Mas o principal fator do sucesso da série é seu tema. O criador Sam Esmail assumidamente buscou sua trama no noticiário. Para construir seu protagonista, por exemplo, olhou para seu país natal, o Egito, durante a Primavera Árabe. “Fui ao Egito logo depois que tudo aquilo aconteceu e achei muito legal ver todos aqueles jovens bravos com como o país estava, bravos com a sociedade. E a maior arma que eles tinham era o fato de que eram jovens e bravos”, disse à revista “The Hollywood Reporter”. Gostou de ver como eles usavam nessa luta a tecnologia e as redes sociais, mesmos artefatos de “Mr. Robot”.
Para a primeira temporada, deu certo. Sobre a segunda, é muito cedo para dizer. Mas o fato é que Esmail pretende repetir a estratégia e já está conversando com economistas para tentar antecipar o que aconteceria na realidade se os desdobramentos da série fossem verdadeiros. “Espero que deixemos a economia sexy e divertida.”

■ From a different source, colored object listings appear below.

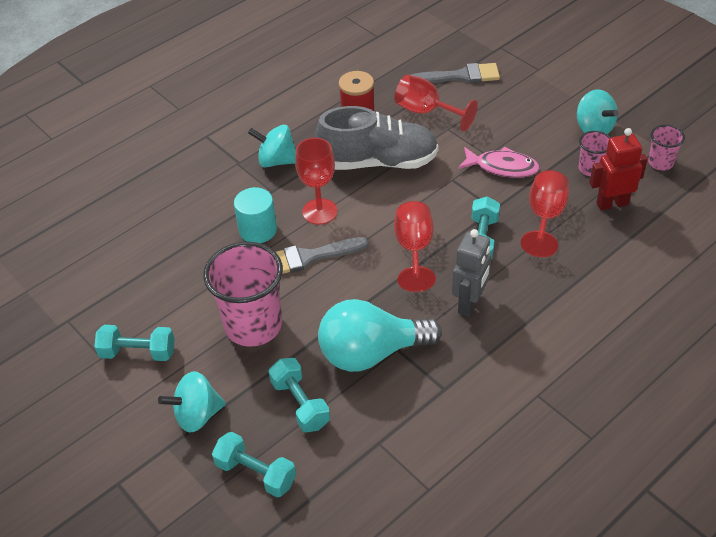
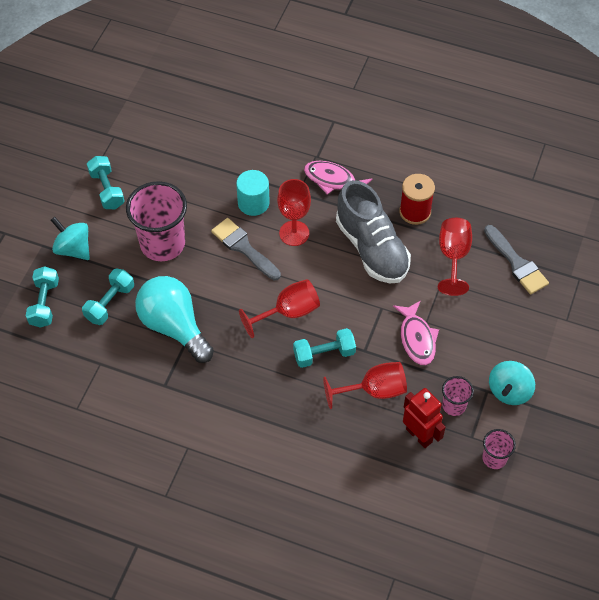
camera: 60 degrees right, 10 degrees up
(277, 161) = (333, 180): turquoise spinning top -> pink fish
(469, 304) = (252, 371): grey robot -> none

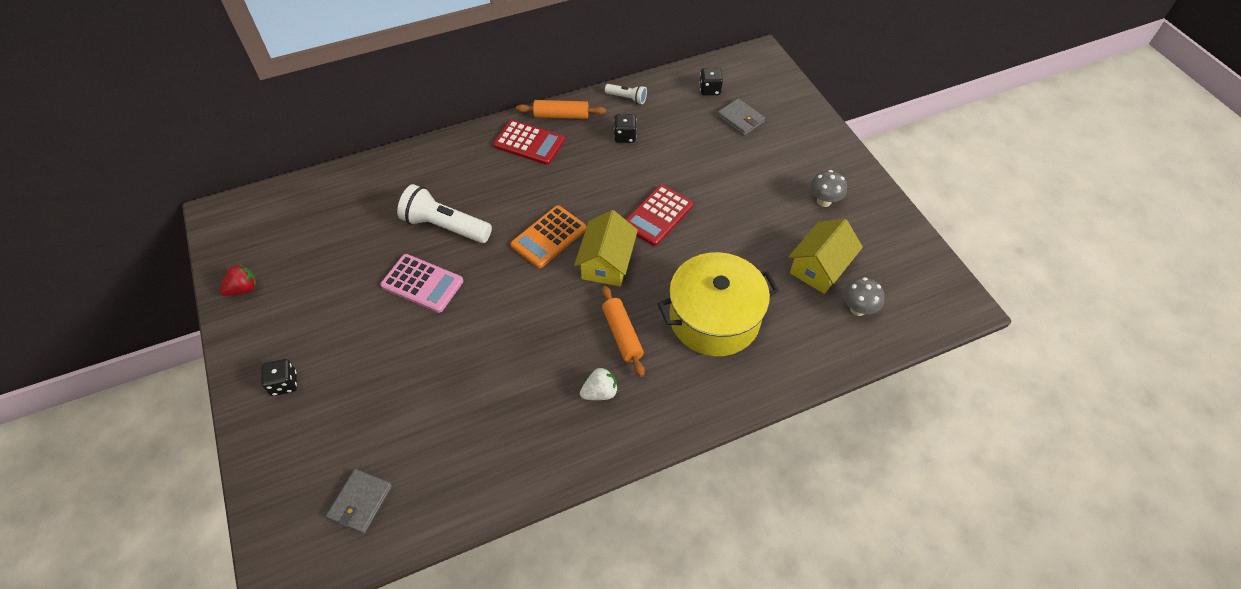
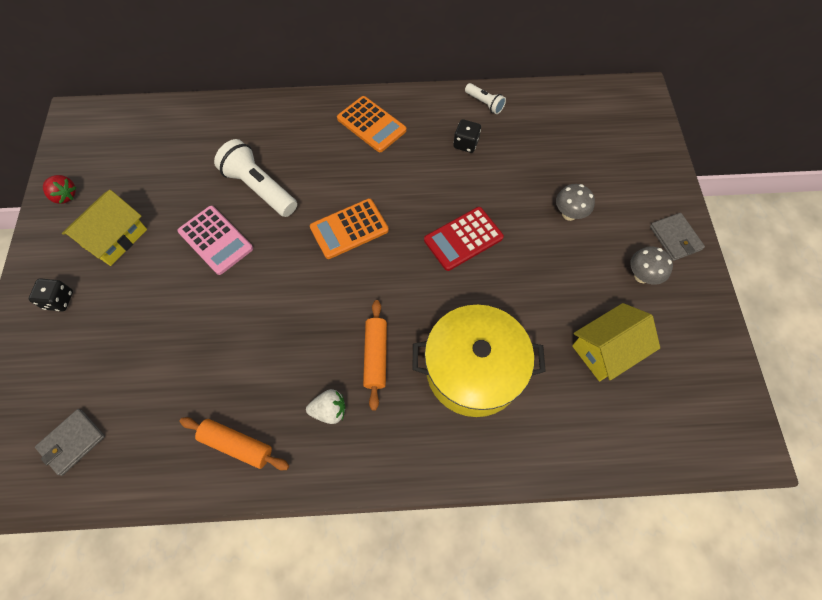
camera: 20 degrees right, 10 degrees up
(243, 289) = (65, 196): red strawberry -> red strawberry turned 45 degrees clockwise
(529, 143) = (371, 125): red calculator -> orange calculator
(561, 116) = (413, 104): orange rolling pin -> orange rolling pin (237, 445)
(607, 263) = (393, 274): yellow house -> yellow house (115, 238)
(710, 90) = (572, 117): black dice -> none
(740, 119) = (590, 158): grey wallet -> grey wallet (675, 238)
(857, 309) = (628, 411): grey mushroom -> grey mushroom (569, 214)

A televisão é feita de ciclos, alguns mais longos, outros mais curtos. No ano passado, por exemplo, foi declarada a era da comédia romântica — meses depois, quase todas as séries do gênero foram canceladas. Mas, por enquanto, é a hora e a vez das séries de tecnologia. E, dure ou não, é bom reconhecer na televisão um pouco do que se passa do lado de fora.